Using nxv inside of Jupyter is the easiest and recommended way to get started.
Using nxv outside of Jupyter describes how to use nxv in other settings.
Using nxv inside of Jupyter¶
Start by importing networkx and nxv.
import networkx as nx
import nxv
Define a simple NetworkX graph.
graph = nx.Graph()
graph.add_edge("A", "B")
graph.add_edge("B", "C")
graph.add_edge("C", "D")
graph.add_edge("B", "E")
Render the graph with GraphViz using the render()
function.
nxv.render(graph)
Use a Style
to specify how to style the graph using GraphViz.
style = nxv.Style(
graph={"rankdir": "LR"},
node={"shape": "square"},
edge={"style": "dashed"},
)
See the GraphViz attributes documentation for information on what attributes are available to use.

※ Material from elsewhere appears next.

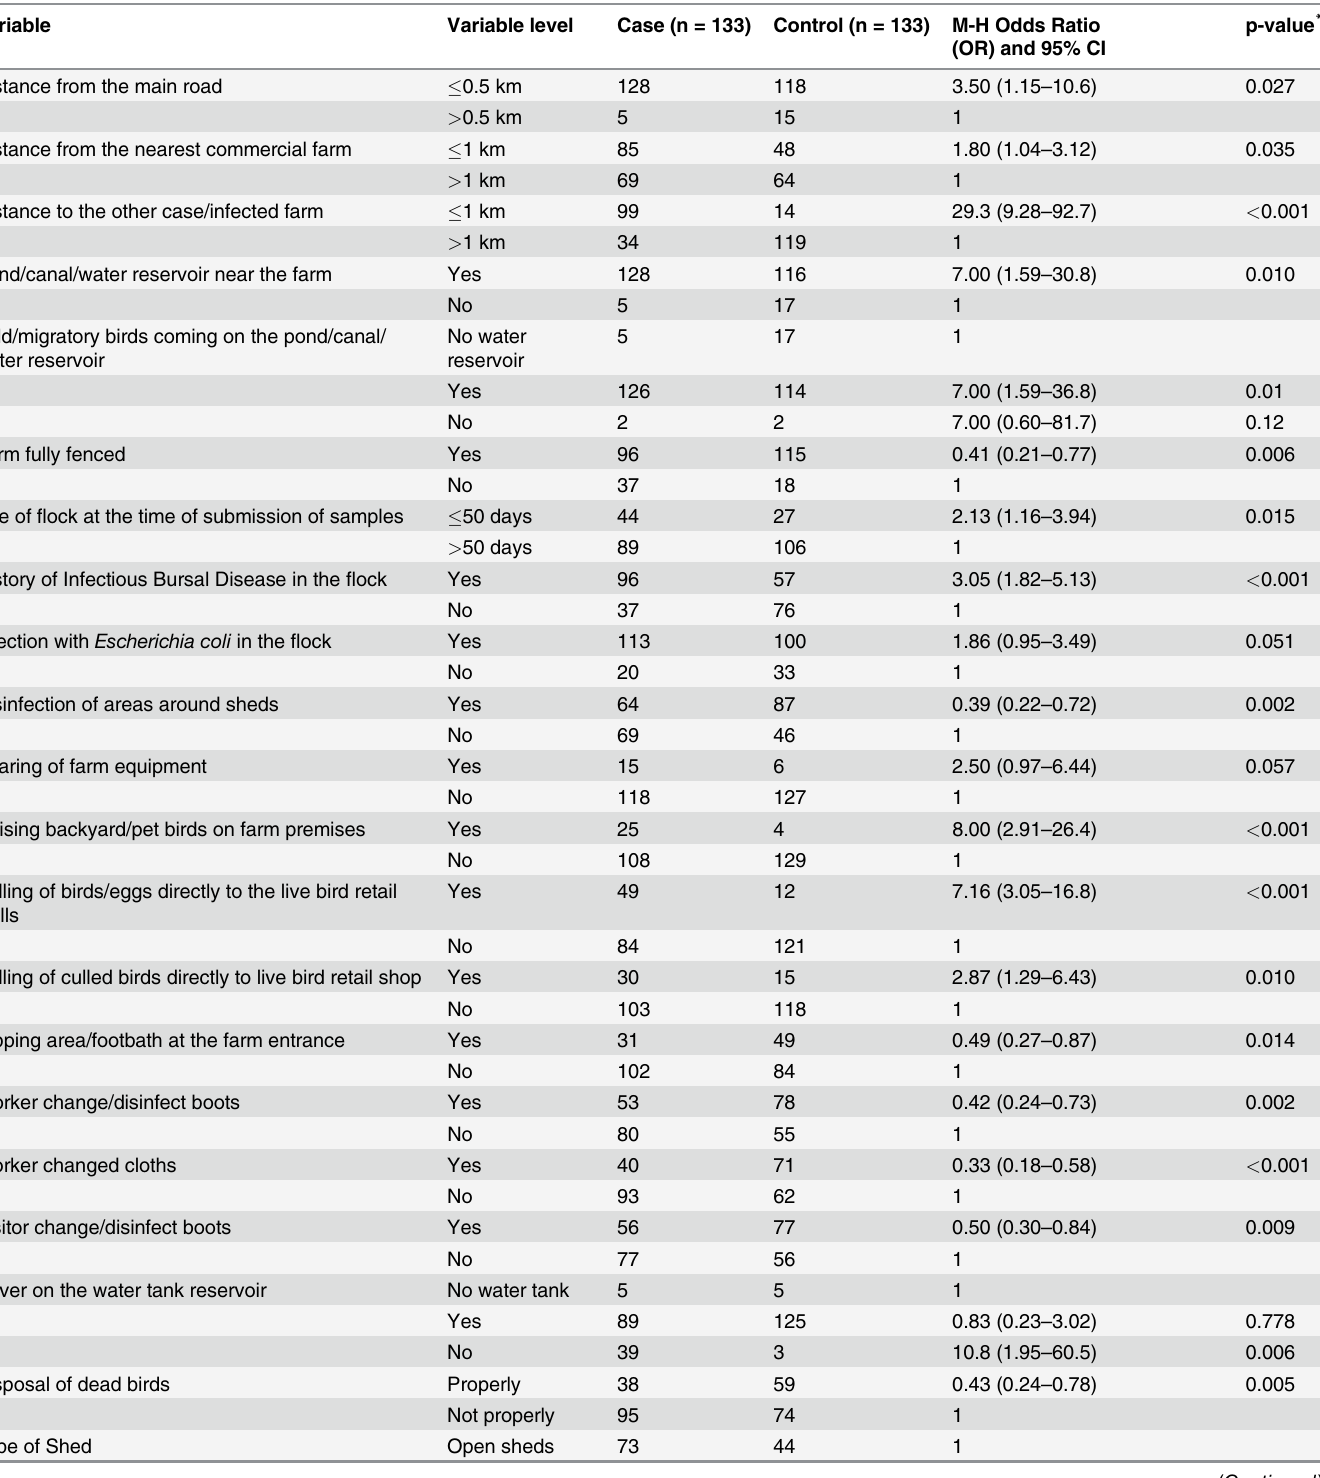
Table 1. Result of univariable analysis by Mantel-Haenszel matched pair analysis of the possible risk factors associated with the risk of AIV H9N2 infection among commercial poultry farms.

Render the graph with the Style
by passing it to the render()
function.
nxv.render(graph, style)
The Style
parameters can be functions that map the parts of a graph to different styles.
style = nxv.Style(
graph={"rankdir": "LR"},
node=lambda u, d: {"shape": "circle" if u in "AEIOU" else "square"},
edge=lambda u, v, d: {"style": "dashed", "label": u + v},
)
nxv.render(graph, style)
Using nxv outside of Jupyter¶
Outside of Jupyter, the format
parameter of the render()
function is required.
When the format
parameter is provided, the behavior of the render()
function is to
return the bytes
of the result in the specified format.